1810 W. Cortland photo by Kristen Heldmann, noted only to avoid the confusion ensuing from taking a photo of a building where a guy who took photos of buildings lived

This past fall I became familiar with the life and work of Richard Nickel, a Chicago photographer who made it his life work to preserve elements of Louis Sullivan buildings being demolished throughout the city in the mid-20th century. He photographed the buildings and collected physical artifacts from the demo sites, terra cotta ornament and even staircases. He died quite young while he was doing just this in the Chicago Stock Exchange building while it was being torn down. He was buried under rubble for a few weeks before his body was recovered. The arch of the Stock Exchange is on display behind the Art Institute next to Grant Park, and it stands as a quiet monument to Nickel, I think, for people interested in Chicago history and Nickel’s important work.
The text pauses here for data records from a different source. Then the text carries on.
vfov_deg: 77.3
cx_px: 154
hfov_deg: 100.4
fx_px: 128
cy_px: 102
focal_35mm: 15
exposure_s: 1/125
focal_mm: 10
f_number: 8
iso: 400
There’s a new book out on him as of 2007 and a couple of his photographs were displayed in the Lasalle Bank collection at the Cultural Center this past fall, but his work is primarily seen as architectural and technical, and not in the tradition of art (although he did study under Aaron Siskind and Harry Callahan at the Institute of Design), so as a photographer, he falls into a subdued place in history. The earnest story of his life and his gorgeously-correct large format photographs were captivating to me and the work done by Richard Cahan and John Vinci make the work very accessible in book form. I was enchanted enough by what I had read to find the building that he bought and renovated before his death, the only place he had called home outside of his parents’ house in the suburbs (which isn’t to say that he was unworldly - he had been a photographer for the army after WWII) to see what had become of it. I took my meager, distorted 35mm shot of the building (seen above) and noted with some amusement that the recent tenants of the storefront had been photographers.
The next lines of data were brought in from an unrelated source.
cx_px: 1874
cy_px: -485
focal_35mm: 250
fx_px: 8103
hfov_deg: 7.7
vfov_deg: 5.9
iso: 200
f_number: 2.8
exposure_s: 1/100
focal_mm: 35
I was reminded again of Richard Nickel’s home again tonight after a fellow city resident and photographer, Noah Vaughn, noticed my photo of it. Wondering how one might find this photo in the archives of my photostream, I googled “Grimm’s bldg,” the name that one sees in the ornament above the second floor. I sadly found this .pdf file that indicates that this building is in danger of demolition itself. It’s one of 7 buildings on preservationchicago.org listed as most endangered.

This is, of course, terrible news.  I hope it doesn’t get torn down, but I’m glad to have seen it when I did should it ever make way for some characterless condo complex not unfamiliar to the changing neighborhood.